__Passage provided__:
┌────────

Unfortunately, only 28% of SUD treatment programs offer HCV services (Sayas et al. 2018). And whereas 61%-64% of federally certified opioid treatment programs (OTPs) provide some level of viral hepatitis services (Jones et al. 2019; Sayas et al. 2018), only 12% provide HCV treatment (Jones et al. 2019).


Approximately 42%-81% of patients treated in these settings have HCV and few receive treatment (Jimenez-Trevino et al. 2011; Hser et al. 2006; Norton et al. 2017). Significant geographic variations in HCV incidence can be partially explained by patterns of injection drug use. Individuals using methamphetamine and fentanyl may inject more frequently, increasing their risk of HCV infection, because these drugs have a shorter duration of effect. Methamphetamine use is increasing in the U.S. (Jones et al. 2019) and, globally, injection drug use of stimulants is estimated to be associated with 9-24% of HCV cases (Farrell et al. 2019). 

Messenger article

SUD programs have legitimate concerns and reasons for not delivering HCV services. SUD programs often lack infrastructure and clinicians may not have sufficient HCV knowledge to feel confident delivering services (Talah et al. 2013). Individuals with chronic HCV often do not appear to be physically ill and most individuals are asymptomatic for decades until the effects of liver disease become evident (SAMHSA 2011). Consequently, delayed presentation of symptoms may lead clinicians and patients to believe that the virus is benign (Grebley et al. 2019). Another concern may be HCV reinfection, particularly among clients who are early in their recovery. Treatment of HCV not only prevents the development of liver disease, but if relapse to drug use occurs, then virus transmission will be prevented. An estimated 0-5% of treated individuals become re-infected; however, reinfection rates are four times lower among individuals receiving medications for opioid use disorder (MOUD) (Grebley et al. 2019). Evidence shows that clients retained in buprenorphine treatment have better HCV outcomes (Norton et al. 2017). SUD treatment programs, particularly those offering MOUD, are truly an ideal setting for HCV testing and treatment.

└────────

__List of tasks__:
#1 According to the hepatitis C passage, what share of SUD treatment programs offer HCV services?
#2 Reproduce the hepatitis C passage word for word between "Unfortunately, only 28%" and "(Jones et al. 2019).", inclusive.
The lines that follow have no connection to the hepatitis C passage.

__The data__:
┌────────

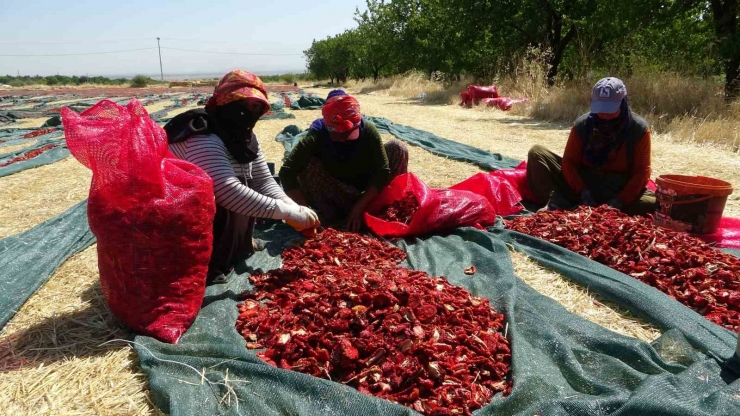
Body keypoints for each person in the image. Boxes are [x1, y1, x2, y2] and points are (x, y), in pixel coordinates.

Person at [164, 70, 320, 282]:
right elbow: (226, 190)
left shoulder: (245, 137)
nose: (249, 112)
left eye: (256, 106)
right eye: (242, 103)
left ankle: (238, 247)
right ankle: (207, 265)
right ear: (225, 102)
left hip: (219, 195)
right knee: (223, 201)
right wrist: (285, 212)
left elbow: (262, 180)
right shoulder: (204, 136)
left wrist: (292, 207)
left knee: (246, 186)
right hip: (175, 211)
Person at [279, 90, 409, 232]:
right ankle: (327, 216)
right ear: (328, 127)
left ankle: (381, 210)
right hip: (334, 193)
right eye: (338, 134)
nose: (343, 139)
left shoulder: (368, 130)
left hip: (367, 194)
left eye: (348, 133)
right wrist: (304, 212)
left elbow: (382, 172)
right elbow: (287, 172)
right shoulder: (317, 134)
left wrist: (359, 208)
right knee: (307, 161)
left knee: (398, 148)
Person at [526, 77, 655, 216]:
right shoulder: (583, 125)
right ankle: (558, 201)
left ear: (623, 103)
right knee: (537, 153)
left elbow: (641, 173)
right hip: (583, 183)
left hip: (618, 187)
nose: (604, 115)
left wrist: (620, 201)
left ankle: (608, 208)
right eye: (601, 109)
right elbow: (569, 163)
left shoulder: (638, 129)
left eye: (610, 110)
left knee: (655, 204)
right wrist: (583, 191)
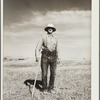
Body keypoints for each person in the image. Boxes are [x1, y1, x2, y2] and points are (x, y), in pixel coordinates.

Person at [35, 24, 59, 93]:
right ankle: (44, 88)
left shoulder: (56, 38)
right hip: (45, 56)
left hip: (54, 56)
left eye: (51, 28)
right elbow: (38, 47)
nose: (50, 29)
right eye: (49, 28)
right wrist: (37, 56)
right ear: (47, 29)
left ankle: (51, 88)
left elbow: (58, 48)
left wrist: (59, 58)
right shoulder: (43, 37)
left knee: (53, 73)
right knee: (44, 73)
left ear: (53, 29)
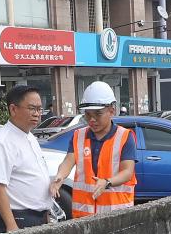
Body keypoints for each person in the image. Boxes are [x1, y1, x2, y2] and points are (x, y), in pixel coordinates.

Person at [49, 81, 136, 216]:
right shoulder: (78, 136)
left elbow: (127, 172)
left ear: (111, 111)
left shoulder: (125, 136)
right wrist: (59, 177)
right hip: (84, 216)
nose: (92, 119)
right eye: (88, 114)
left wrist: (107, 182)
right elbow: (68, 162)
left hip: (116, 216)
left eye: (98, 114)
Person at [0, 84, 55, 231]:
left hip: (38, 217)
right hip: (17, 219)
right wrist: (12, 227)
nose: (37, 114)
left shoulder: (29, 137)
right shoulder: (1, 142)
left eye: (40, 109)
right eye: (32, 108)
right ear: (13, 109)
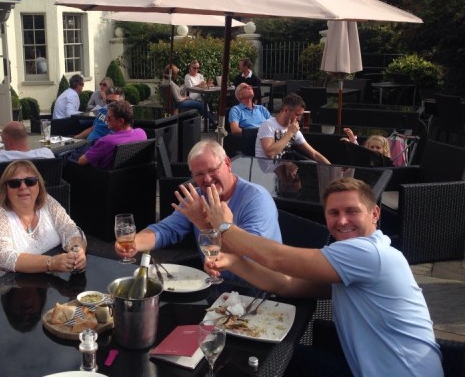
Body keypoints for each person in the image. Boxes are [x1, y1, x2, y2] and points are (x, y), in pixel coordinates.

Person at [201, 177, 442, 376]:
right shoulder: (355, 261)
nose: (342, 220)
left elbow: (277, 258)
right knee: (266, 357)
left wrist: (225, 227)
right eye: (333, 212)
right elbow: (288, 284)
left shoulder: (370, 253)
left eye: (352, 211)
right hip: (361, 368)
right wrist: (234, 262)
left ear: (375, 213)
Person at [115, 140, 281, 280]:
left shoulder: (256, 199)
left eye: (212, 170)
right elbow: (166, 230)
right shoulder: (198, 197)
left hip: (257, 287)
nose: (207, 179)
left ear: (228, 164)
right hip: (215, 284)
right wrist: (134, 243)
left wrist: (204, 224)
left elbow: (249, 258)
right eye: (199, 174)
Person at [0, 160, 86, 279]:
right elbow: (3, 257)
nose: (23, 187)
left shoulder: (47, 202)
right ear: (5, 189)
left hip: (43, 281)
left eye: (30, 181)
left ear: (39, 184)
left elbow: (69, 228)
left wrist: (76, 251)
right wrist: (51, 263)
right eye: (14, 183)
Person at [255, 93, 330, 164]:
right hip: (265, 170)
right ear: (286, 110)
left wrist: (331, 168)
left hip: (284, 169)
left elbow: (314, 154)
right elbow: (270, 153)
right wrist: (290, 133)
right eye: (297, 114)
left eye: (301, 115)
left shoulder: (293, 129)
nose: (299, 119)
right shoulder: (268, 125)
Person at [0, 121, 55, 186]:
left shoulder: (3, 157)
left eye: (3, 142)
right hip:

└────────
┌────────

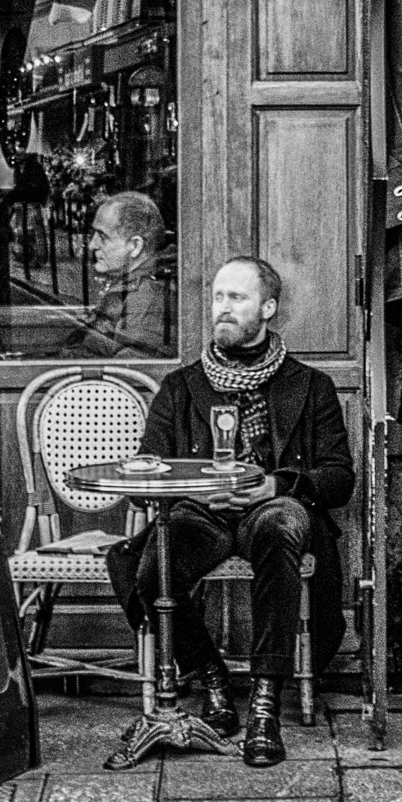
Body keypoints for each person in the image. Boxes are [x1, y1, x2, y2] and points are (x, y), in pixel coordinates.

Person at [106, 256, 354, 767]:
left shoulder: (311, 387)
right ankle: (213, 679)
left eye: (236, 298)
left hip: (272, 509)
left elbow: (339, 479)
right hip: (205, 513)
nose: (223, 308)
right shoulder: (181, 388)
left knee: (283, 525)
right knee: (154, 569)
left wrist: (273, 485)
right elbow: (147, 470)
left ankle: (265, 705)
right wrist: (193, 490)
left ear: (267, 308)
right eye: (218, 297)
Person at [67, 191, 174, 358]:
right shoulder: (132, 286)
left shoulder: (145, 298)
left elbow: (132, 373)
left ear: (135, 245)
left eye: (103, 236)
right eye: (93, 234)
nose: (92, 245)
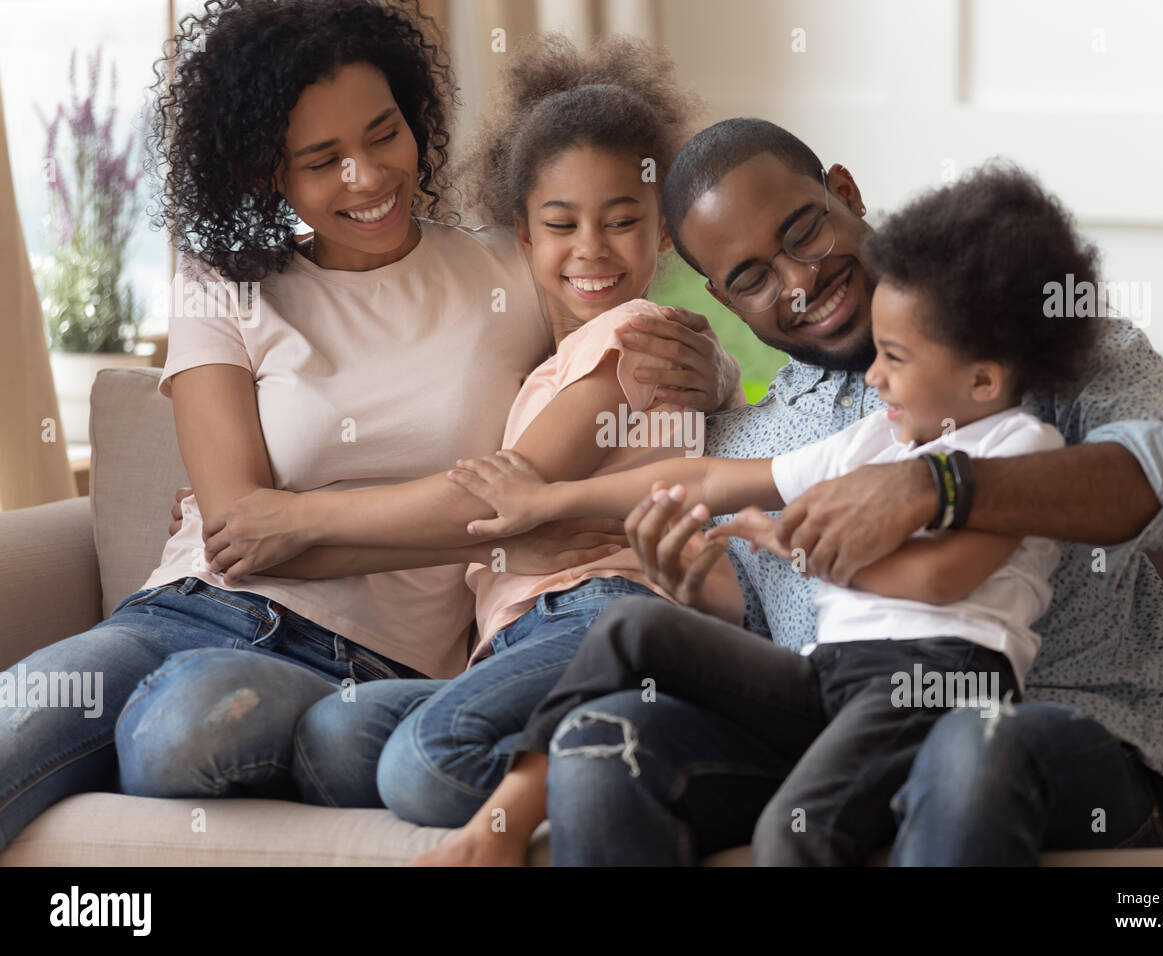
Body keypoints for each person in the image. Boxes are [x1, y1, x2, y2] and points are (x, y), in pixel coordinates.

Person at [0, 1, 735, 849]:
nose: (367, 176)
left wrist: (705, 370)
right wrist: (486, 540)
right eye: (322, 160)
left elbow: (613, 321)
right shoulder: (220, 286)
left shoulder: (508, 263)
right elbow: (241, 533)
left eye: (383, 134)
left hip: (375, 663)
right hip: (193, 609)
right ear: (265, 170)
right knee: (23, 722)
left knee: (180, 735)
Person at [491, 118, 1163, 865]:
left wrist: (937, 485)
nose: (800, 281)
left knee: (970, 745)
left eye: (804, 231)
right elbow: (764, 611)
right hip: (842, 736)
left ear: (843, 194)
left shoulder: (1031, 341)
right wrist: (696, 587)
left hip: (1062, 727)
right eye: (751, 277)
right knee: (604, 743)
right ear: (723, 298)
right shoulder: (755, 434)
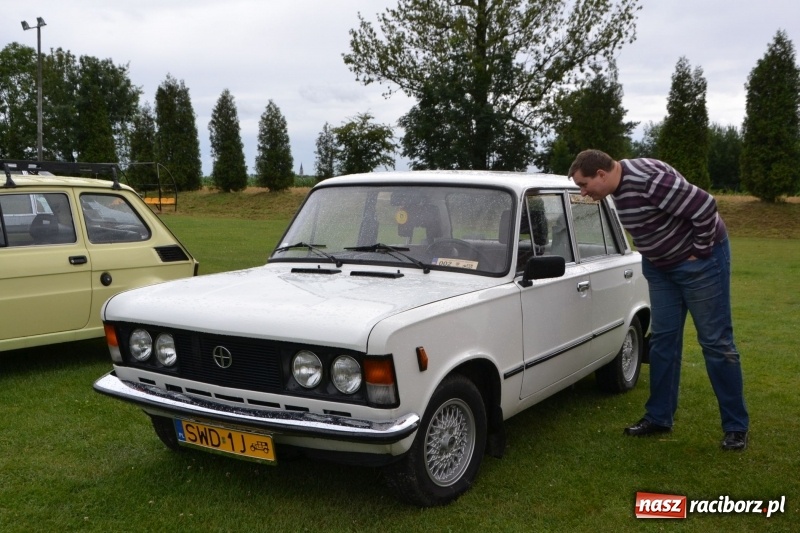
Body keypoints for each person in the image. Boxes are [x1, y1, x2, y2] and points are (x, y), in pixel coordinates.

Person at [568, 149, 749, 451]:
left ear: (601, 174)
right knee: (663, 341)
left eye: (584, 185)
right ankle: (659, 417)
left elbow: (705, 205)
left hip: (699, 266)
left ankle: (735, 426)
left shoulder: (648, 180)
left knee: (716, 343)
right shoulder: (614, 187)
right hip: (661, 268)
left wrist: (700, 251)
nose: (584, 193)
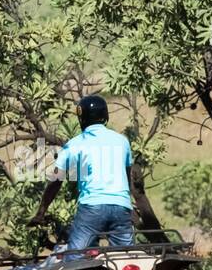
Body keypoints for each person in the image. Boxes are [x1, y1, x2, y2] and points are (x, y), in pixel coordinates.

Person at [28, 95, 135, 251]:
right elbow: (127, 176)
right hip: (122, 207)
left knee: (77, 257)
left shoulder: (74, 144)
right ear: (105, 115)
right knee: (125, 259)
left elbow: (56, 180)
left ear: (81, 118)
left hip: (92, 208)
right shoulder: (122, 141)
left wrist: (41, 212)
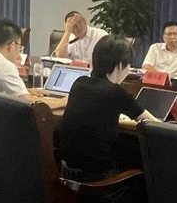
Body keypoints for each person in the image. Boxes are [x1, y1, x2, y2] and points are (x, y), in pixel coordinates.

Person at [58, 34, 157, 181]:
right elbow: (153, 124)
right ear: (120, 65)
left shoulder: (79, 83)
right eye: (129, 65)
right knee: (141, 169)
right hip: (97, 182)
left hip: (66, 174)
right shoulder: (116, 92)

└────────

__Results of the tasks__:
#1 28%

#2
Unfortunately, only 28% of SUD treatment programs offer HCV services (Sayas et al. 2018). And whereas 61%-64% of federally certified opioid treatment programs (OTPs) provide some level of viral hepatitis services (Jones et al. 2019; Sayas et al. 2018), only 12% provide HCV treatment (Jones et al. 2019).